>> begin Source material
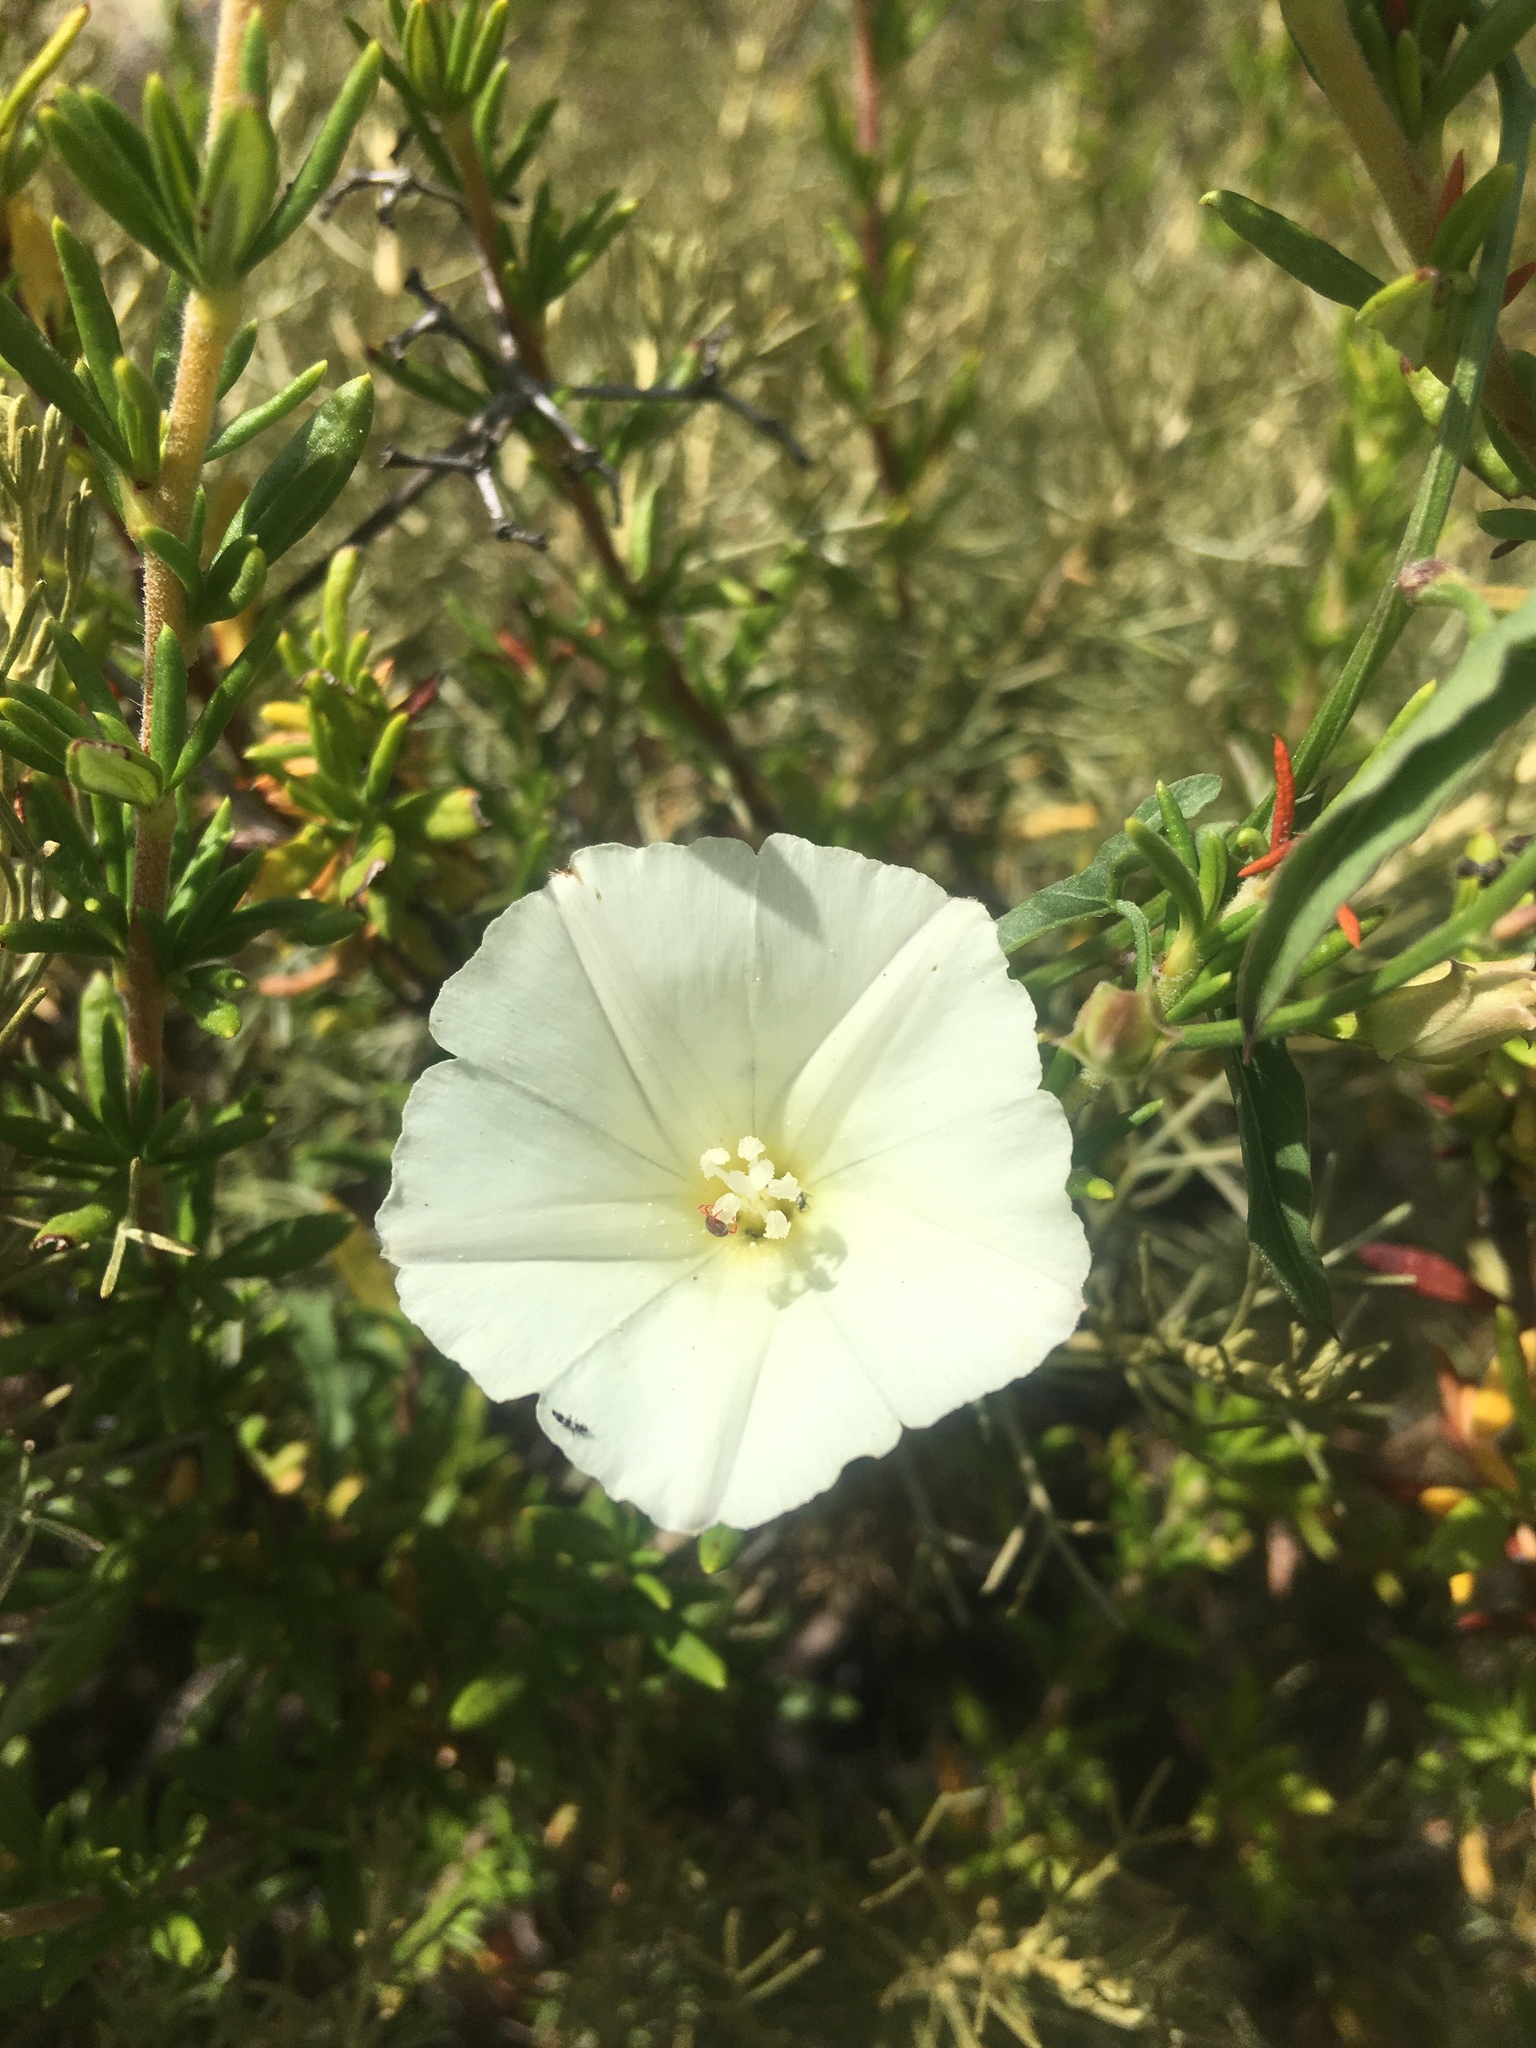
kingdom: Plantae
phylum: Tracheophyta
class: Magnoliopsida
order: Solanales
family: Convolvulaceae
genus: Calystegia
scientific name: Calystegia macrostegia
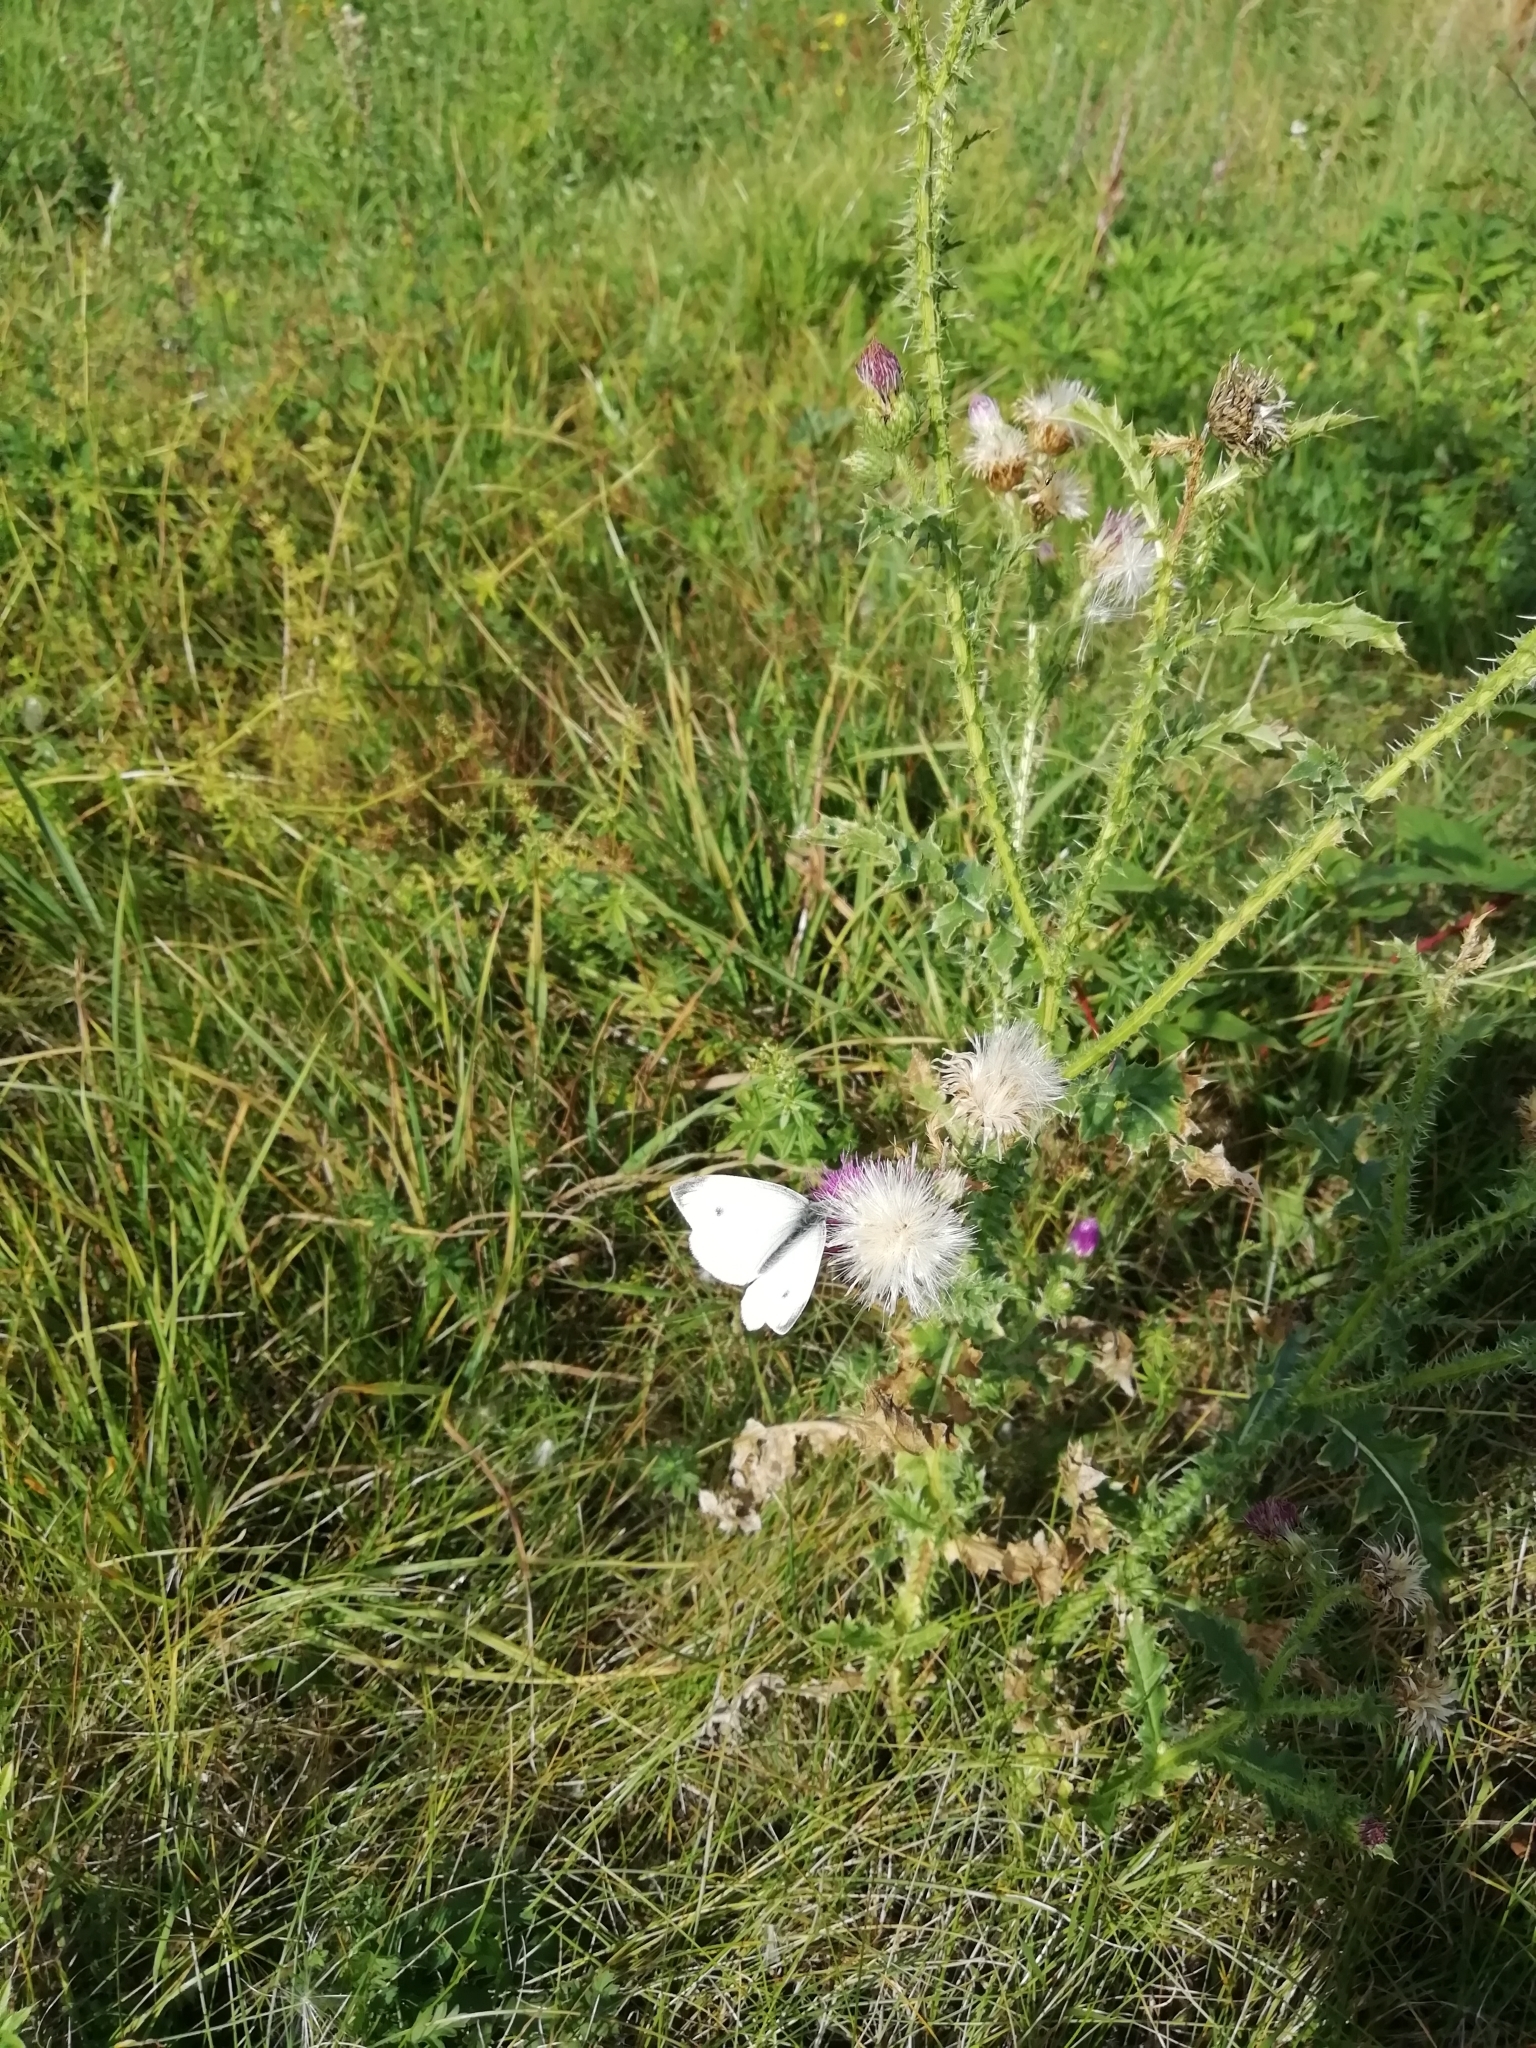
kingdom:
>> end Source material
*Task directions*
Format every line of the whole listing as a numbered list, omitting blank lines and leaving the pictures out.

*Task solution*
1. kingdom: Plantae
2. phylum: Tracheophyta
3. class: Magnoliopsida
4. order: Solanales
5. family: Convolvulaceae
6. genus: Calystegia
7. scientific name: Calystegia macrostegia
8. kingdom:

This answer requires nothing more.